Indonesia: Risk Assessment
Country Risk Rating
Business Climate Rating
- Diverse natural resources (agriculture, energy, mining)
- Highly competitive thanks to low labour costs
- Dynamic tourism industry
- Huge internal market
- Strong banking sector
- Sovereign bonds rated “Investment Grade” by the three main rating agencies
- Low investment rate
- Exports of commodities increasingly dependent on Chinese demand
- Infrastructure shortcomings
- Persistent corruption and lack of transparency
- Very extensive archipelago with numerous islands and diverse ethnic groups and religions
- High unemployment and poverty rates sharpening inter-ethnic tensions
Growth Buoyed by Internal Demand
Growth is expected to remain lively in 2018, driven by dynamic internal and external demand. Private consumption (57% of GDP in 2016), the main source of economic growth, is stimulated by a growing population, ever growing urbanization and a rise in per capita GDP enabling the emergence of a middle class. The moderation of inflation, now in the lower tranche of the central bank target of 4±1%, should sustain this private demand. Meanwhile, the infrastructure development program launched by President Widowo’s government in 2016 (225 priority infrastructure projects), as well as recent reforms to simplify administrative procedures, are expected to boost investment (32% of GDP). These reforms, aimed at improving the still poor business climate, have enabled Indonesia to jump 19 places in the Doing Business 2018 Index to occupy 72nd place. However, there is still a long way to go on the path to reform and conclusion of the projects remains uncertain (only 20 projects completed out of 225 in July 2017) for administrative reasons and because of a lack of finance (only half the projects were financed in autumn 2017). In addition, growth will remain constrained by a sluggish mining sector, which is yet to recover, despite the lifting of the ban on exporting unrefined ore in January 2017 (in place since 2014). This is partially explained by unrest at the Grasberg gold and copper mine in Papua. In conflict with the Indonesian government over the terms of a mining license, the US company Freeport faced protests lasting over four months in 2017, then security threats from separatist rebels – 2 police officers killed in autumn 2017 - some of the many factors affecting production.
Finally, exports (19% of GDP) of commodities (oil and gas, palm oil, copra, lignite, and copper), as well as of electrical and IT components, automotives, paper, clothing, and jewelry are dynamic, but are offset by imports to meet internal demand.
Deficits Under Control
Constrained by a constitutional limit of 3% of the annual deficit, the Indonesian government has embarked on tax reforms aimed at controlling expenditure and increasing revenues. Subsidies (particularly on energy) have been cut so as to redirect public spending to infrastructure investments.

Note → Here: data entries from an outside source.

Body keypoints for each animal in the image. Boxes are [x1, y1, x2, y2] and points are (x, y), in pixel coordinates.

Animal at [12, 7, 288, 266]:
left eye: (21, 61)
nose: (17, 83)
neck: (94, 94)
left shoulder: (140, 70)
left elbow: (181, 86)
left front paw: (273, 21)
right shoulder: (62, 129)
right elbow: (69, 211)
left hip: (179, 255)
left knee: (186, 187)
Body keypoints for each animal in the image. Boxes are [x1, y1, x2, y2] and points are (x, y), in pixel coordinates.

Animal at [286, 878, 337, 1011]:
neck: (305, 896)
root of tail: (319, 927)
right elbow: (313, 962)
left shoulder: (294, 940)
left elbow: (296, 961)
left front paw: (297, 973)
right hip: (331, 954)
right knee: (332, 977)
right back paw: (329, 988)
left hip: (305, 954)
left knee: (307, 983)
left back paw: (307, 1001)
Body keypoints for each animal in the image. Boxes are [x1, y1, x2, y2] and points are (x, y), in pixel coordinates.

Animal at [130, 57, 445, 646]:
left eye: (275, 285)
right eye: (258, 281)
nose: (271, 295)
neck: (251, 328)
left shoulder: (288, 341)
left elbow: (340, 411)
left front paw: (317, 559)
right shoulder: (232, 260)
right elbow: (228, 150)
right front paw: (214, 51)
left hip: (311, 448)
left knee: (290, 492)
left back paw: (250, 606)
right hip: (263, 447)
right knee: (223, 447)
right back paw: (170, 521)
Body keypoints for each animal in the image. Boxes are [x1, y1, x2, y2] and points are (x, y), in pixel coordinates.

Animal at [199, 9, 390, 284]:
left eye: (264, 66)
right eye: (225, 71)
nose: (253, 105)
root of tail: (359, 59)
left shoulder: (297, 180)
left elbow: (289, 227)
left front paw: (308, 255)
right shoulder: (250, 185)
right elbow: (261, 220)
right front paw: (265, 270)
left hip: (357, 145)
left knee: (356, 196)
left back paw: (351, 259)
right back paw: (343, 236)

On the income side, the increase associated with the repatriation of funds following the tax amnesty introduced in 2016 (+3.6% of income between 2015 and 2016) is unlikely to enable the government to achieve its aims. This shortage of income could lead to spending cuts. In this context of a controlled public deficit, the public debt is expected to remain low with interest rates falling after the three main rating agencies raised Indonesia’s credit rating to Investment Grade. From the perspective of the current account, the trade balance shows a surplus (at 1.6% of GDP in 2016), thanks to the lowering of the oil bill, with oil making up 14% of imports in 2016. The balance of services shows a small deficit (-0.8% of GDP) but the main cause of the current account deficit lies in the income deficit (-3.3% of GDP), associated with the repatriation of dividends and debt interest payments. This current account deficit is largely financed by FDI flows (1.7% of GDP) and portfolio investments (2.0% of GDP), allowing the Indonesian Central bank to accumulate reserves. The latter conducts a monetary easing policy as illustrated by the surprise cut in the key rate in August 2017 to stimulate activity. The rupiah remains dependent on the influx of short-term capital, with 39.5% of rupiah-denominated sovereign bonds held abroad.
Joko Widowo Put to the Test by Religious and Ethnic Tensions
In power since 2014, Joko Widowo, known as Jokowi, enjoys great popularity thanks to the economic progress made since the start of his term in office. However, his re-election at the next presidential election in 2019 is not yet assured, due to growing challenge from the opposition candidate, Prabowo Subianto (Gerindra Party), supported by ultra-conservative Muslims. The municipal elections in Jakarta in April 2017 highlighted the country’s worsening religious and ethnic tensions. Basuka Tjahja Purnama (known as Ahok), the candidate supported by Jokowi and from the Chinese Christian population, was accused of blasphemy by the ultra-conservative Muslims, strongly discrediting him in favor of his rival Anis Basedwan, supported by Prabowo Subianto, who ultimately won through. The June 2018 local elections will be a new test for the president in regions accounting for 43% of the total population. Based on local issues, these elections are crucial for the political parties in the run-up to the presidential elections, with support for the “right” candidate determining voters’ future loyalty. Finally, Indonesia’s political landscape is dominated by a hardening anti-terror policy aimed at curtailing the spread of religious fundamentalism in the country.